### WHAT YOU SHOULD DO
Retype the listing below without changes, starting at its first line and continuing through the line that contains "scientific name: Trifolium cherleri".

### INPUT RECORDS
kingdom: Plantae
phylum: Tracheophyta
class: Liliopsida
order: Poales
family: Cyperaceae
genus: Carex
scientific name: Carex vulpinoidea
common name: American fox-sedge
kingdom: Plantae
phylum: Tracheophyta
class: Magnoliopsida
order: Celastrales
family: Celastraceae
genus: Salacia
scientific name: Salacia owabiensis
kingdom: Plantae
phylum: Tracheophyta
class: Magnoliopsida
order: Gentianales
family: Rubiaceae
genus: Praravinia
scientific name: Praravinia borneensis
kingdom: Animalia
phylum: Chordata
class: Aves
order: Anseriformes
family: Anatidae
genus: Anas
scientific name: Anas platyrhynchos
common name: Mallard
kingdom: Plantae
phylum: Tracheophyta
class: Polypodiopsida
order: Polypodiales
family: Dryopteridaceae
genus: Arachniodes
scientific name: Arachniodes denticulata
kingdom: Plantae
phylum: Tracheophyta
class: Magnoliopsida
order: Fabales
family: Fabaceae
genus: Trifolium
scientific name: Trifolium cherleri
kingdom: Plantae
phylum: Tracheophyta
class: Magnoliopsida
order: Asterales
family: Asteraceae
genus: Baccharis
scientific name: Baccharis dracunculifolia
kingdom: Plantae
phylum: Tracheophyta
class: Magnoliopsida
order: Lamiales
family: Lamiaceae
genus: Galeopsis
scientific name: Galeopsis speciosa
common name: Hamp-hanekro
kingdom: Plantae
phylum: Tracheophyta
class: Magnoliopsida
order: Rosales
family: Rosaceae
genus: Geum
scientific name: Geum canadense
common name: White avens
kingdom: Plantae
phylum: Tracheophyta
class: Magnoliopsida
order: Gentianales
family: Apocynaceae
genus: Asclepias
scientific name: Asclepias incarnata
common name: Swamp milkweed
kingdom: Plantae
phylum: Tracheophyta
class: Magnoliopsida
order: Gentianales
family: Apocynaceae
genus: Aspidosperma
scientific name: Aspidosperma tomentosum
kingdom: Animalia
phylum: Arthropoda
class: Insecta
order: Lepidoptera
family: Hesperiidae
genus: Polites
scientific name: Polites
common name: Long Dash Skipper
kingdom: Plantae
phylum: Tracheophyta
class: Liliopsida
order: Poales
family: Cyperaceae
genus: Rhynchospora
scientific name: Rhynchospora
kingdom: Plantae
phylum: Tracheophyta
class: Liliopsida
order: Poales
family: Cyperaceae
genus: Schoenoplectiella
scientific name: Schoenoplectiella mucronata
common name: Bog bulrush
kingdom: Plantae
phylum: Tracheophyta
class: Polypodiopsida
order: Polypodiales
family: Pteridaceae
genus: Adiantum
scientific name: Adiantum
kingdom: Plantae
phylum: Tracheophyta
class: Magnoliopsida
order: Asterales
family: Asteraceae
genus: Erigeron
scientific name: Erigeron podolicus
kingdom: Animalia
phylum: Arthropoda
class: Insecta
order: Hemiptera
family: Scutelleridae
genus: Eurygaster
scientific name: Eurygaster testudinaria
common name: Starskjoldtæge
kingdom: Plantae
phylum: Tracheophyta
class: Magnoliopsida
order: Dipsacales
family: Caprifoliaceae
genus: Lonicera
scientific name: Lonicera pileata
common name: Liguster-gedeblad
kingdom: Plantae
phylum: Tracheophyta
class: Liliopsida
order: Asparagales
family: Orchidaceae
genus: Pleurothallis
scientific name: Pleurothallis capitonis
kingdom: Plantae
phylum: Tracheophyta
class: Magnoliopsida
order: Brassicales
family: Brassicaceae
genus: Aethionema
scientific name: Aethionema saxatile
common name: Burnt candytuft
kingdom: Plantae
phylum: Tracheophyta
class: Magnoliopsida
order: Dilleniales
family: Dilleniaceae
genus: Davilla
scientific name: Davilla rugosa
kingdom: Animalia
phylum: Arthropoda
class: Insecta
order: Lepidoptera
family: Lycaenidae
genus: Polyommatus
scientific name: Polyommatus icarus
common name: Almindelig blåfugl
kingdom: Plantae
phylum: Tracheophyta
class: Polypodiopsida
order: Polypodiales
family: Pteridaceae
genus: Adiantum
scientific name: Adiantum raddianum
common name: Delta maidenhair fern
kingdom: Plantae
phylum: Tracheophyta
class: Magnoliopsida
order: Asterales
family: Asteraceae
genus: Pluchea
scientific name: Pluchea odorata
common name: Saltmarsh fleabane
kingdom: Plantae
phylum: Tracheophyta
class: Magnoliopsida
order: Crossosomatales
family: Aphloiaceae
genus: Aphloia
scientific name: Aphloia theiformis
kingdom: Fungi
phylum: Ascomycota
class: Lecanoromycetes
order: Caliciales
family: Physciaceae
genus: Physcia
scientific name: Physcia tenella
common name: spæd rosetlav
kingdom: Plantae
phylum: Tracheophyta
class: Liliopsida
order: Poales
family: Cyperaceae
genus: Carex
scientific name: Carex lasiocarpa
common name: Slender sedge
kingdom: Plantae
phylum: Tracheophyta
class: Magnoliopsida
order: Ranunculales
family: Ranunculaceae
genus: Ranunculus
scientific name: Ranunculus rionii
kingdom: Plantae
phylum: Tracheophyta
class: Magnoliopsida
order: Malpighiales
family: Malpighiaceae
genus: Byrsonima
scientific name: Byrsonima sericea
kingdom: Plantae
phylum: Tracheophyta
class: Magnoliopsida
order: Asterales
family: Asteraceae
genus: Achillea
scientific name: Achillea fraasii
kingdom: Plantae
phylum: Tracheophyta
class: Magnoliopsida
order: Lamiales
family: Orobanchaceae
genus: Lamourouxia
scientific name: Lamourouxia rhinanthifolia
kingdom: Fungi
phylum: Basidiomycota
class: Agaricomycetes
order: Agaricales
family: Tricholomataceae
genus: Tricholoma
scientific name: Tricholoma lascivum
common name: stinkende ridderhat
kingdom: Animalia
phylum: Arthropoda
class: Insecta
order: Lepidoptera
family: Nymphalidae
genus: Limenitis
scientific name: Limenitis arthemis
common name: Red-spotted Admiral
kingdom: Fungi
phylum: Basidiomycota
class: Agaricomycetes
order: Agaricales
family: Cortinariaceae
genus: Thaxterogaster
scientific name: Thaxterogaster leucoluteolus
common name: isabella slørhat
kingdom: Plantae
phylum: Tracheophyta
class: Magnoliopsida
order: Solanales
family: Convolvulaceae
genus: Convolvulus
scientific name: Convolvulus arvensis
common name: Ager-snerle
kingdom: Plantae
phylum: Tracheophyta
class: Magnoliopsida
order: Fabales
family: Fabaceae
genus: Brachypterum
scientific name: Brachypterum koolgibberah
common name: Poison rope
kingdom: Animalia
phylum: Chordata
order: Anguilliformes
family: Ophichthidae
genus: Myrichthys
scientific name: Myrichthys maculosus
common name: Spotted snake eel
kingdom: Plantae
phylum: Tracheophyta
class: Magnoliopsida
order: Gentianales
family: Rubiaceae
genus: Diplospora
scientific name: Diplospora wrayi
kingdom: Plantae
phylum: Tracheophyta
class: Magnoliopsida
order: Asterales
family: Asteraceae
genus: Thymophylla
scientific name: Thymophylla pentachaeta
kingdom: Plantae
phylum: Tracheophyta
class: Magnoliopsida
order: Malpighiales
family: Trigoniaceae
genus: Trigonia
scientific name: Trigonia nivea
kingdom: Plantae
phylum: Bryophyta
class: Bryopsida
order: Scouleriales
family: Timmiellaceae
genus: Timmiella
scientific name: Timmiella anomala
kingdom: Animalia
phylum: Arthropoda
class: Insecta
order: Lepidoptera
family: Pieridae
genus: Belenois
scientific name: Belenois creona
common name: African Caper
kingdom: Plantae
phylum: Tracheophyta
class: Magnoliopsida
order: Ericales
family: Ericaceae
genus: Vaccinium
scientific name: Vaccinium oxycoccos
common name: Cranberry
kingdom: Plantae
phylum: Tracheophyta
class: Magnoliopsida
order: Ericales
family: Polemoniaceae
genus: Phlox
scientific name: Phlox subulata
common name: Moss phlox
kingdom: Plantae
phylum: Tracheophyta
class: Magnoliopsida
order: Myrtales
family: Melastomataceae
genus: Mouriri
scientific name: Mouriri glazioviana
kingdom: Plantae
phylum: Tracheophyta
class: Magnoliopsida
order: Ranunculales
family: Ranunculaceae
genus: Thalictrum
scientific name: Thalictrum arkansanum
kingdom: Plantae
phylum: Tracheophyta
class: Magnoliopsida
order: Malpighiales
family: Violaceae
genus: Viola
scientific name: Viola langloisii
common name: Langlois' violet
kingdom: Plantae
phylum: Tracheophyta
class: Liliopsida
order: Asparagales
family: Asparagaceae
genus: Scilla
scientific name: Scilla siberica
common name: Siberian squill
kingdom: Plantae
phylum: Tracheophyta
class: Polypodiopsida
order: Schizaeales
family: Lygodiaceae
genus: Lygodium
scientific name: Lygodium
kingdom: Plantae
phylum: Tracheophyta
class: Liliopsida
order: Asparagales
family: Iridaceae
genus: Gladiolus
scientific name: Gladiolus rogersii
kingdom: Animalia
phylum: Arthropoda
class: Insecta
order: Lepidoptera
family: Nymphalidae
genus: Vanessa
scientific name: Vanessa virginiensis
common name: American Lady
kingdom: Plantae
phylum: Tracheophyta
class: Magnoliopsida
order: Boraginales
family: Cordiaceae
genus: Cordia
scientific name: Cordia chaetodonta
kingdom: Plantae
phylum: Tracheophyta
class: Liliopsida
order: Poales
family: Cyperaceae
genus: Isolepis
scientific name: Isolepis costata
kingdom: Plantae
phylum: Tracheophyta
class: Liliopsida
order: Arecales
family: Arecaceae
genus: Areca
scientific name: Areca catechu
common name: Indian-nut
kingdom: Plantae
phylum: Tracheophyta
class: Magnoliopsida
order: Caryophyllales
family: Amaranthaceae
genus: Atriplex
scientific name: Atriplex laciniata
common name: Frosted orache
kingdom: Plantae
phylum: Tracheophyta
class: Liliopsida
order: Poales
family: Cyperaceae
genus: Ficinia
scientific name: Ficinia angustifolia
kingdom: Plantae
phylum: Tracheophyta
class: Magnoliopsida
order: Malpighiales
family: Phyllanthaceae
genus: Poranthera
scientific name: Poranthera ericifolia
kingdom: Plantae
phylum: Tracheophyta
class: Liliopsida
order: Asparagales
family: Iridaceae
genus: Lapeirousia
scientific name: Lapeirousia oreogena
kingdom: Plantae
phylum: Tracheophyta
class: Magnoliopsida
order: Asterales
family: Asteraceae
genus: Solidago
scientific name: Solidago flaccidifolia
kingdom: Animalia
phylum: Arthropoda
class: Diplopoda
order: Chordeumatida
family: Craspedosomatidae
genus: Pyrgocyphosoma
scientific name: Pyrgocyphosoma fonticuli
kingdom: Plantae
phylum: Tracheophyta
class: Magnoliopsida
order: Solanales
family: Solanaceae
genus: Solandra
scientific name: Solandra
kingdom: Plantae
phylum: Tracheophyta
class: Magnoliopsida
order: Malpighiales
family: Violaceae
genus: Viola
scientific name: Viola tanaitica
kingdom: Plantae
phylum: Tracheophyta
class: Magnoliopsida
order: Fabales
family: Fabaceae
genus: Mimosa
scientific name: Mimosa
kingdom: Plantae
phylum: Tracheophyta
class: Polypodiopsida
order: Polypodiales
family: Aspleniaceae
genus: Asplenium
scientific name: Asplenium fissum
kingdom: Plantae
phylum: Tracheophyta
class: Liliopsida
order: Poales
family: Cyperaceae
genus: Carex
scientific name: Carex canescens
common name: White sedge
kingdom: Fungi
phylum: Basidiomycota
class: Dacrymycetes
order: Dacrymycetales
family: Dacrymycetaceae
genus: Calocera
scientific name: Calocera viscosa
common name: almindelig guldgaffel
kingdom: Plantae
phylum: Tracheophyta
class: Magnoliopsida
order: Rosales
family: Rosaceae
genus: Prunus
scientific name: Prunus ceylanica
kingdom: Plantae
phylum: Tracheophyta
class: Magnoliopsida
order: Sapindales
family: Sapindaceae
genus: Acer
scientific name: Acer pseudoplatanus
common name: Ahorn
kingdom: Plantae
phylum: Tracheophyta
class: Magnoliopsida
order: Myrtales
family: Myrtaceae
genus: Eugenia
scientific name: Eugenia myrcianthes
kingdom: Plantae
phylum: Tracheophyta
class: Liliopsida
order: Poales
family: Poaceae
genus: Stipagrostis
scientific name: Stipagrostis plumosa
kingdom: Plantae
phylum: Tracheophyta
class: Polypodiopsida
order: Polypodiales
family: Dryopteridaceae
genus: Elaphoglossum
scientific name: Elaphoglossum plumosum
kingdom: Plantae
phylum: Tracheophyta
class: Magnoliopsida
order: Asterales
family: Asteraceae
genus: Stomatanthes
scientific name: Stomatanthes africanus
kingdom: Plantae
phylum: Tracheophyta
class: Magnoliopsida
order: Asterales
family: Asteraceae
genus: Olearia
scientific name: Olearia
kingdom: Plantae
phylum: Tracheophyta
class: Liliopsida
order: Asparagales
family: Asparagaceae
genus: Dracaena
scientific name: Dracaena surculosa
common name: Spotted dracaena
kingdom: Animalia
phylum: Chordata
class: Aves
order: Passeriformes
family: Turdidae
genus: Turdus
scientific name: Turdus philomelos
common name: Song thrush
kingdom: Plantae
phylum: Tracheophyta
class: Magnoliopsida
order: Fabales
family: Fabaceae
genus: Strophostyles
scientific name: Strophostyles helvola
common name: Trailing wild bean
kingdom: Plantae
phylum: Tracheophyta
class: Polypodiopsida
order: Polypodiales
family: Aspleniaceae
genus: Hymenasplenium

### SOLUTION TO THIS TASK
kingdom: Plantae
phylum: Tracheophyta
class: Liliopsida
order: Poales
family: Cyperaceae
genus: Carex
scientific name: Carex vulpinoidea
common name: American fox-sedge
kingdom: Plantae
phylum: Tracheophyta
class: Magnoliopsida
order: Celastrales
family: Celastraceae
genus: Salacia
scientific name: Salacia owabiensis
kingdom: Plantae
phylum: Tracheophyta
class: Magnoliopsida
order: Gentianales
family: Rubiaceae
genus: Praravinia
scientific name: Praravinia borneensis
kingdom: Animalia
phylum: Chordata
class: Aves
order: Anseriformes
family: Anatidae
genus: Anas
scientific name: Anas platyrhynchos
common name: Mallard
kingdom: Plantae
phylum: Tracheophyta
class: Polypodiopsida
order: Polypodiales
family: Dryopteridaceae
genus: Arachniodes
scientific name: Arachniodes denticulata
kingdom: Plantae
phylum: Tracheophyta
class: Magnoliopsida
order: Fabales
family: Fabaceae
genus: Trifolium
scientific name: Trifolium cherleri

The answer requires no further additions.